After its triumphant rise in the mid-twentieth century, Christian democracy experienced a decline in popularity in the late 1960s, one of the largest in its history. In the 1960s, the Vatican stopped providing any advice to voters, distancing itself from influencing Christian parties, which became completely independent of the Church’s position.
The electoral failures of the Christian Democrats in the 1980s were partially compensated for after the fall of socialism in 1989, when the Christian Democratic “expansion to the East” took place. Christian democratic parties emerged in Central Europe and the post-Soviet states. They gained considerable weight in the Baltic States, the Czech Republic, Hungary, Romania, Slovakia, and Slovenia. At the same time, the first Christian Democratic Party (UCDP) in Ukraine was founded.
However, in the 1990s, Christian democrats in Western Europe, except for Germany, suffered such serious electoral losses that the world began to talk about the global “decline” of Christian democracy. In Europe, Christian Democrats lost ground in Belgium and Sweden and reduced their political representation in the Netherlands.
Christian democrats in Latin America, particularly in Chile and Venezuela, have also lost their positions of authority. The Christian Democratic presidents in Chile in the 1990s, Patricio Aylwin and Eduardo Frei Ruiz-Tagle, did not change the neoliberal economic model adopted during the Pinochet years, which led to a noticeable disappointment of voters. In the 1990s, Rafael Caldera, a longtime leader of Venezuelan social Christians, again became president of Venezuela, but as a candidate from a different coalition, and this political success was short-lived and ended in the victory of his ideological opponents, the socialists. Similar to the events in Europe, Latin American Christian Democrats also faced a transformation of the population’s attitude toward Christian political values in the course of the processes of modernization, secularization, and individualization that were influential in Latin America. Political values based on Christianity no longer resonated with large groups of society.
At the beginning of the twenty-first century, not only Christian Democrats, but also their ideological allies, the conservatives, saw a decline in support. As political history shows, Christian democrats and conservatives have many common positions on social and political life. Usually, in countries with strong Christian democratic positions, conservative electorate votes for Christian democratic parties. In countries with a dominant conservative party, Christian voters tend to support the conservatives instead of creating a separate Christian democratic party that would compete for the same electorate. In the twenty-first century, however, parties inspired by Western European Christianity have begun to gain less support. The Italian Christian Democrats, after more than half a century of rule, lost power in the early 1990s, and in Germany, the CDU/CSU coalition lost power to the Social Democrats in 2021.

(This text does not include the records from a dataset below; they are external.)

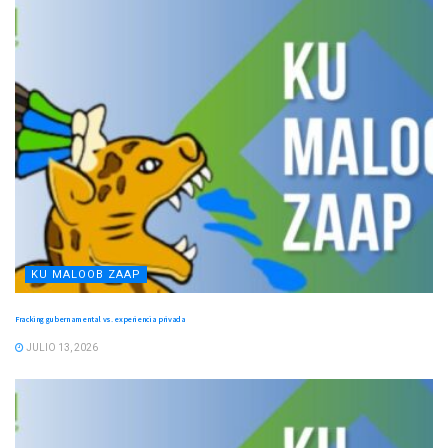
KU MALOOB ZAAP
Fracking gubernamental vs. experiencia privada
JULIO 13, 2026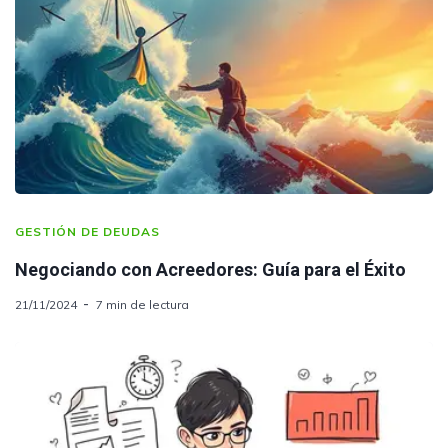
GESTIÓN DE DEUDAS
Negociando con Acreedores: Guía para el Éxito
21/11/2024
7 min de lectura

Obviously, the main reasons for such challenges for Christian democrats are the growing conformism and pragmatism in their political practice. These are the reasons for the weakening of Christian democracy in the world, as identified by such well-known researchers of this topic as Edward Lynch and Scott Mainwaring. In particular, as Edward Lynch noted, “Christian Democrats have not succeeded in utilizing their potential because they have retreated from their own ideological principles.” And Scott Mainwaring notes that “demo-Christian parties have become less idealistic and consistent in their programmatic attitudes in order to become more pragmatic in order to expand their ranks of supporters. However, this inevitably led to the loss of the nuclear electorate, for whom Christian values and morality were not an empty sound. In the twenty-first century, the political practice of Christian democratic parties is characterized by much more conformism and political pragmatism and much less religious values.
As the experience of European and Latin American Christian democracies shows, Christian democratic parties succeed when they consistently adhere to their own principles and programmatic foundations based on Christian values and the ethics of the Gospel. When Christian Democrats waged an uncompromising fight against corruption, the mafia, and monopoly, and successfully solved socioeconomic problems, their rating was high. At the same time, the conditional “decline” of Christian democracy primarily affects voters who fall victim to leftist populism and false political ideologies.
The Christian Social Union, which has been in power in Bavaria for more than half a century, remains an example of the most successful and longest-lasting Christian democratic project. The CSU effectively ensures the economic and social development of citizens and makes a significant contribution to the revival of the European Christian democratic movement. Today, it is one of the most successful examples in the world of implementing the theory of the international Christian democratic movement, because for more than 50 years, the residents of democratic Bavaria have never doubted the effectiveness of the Christian Social Union and have supported them in every election. Modern Bavaria is not much bigger than an average Ukrainian region, but its GDP is almost five times higher than the GDP of the whole of Ukraine, which is evidence of a well-chosen economic course based on Christian democratic principles.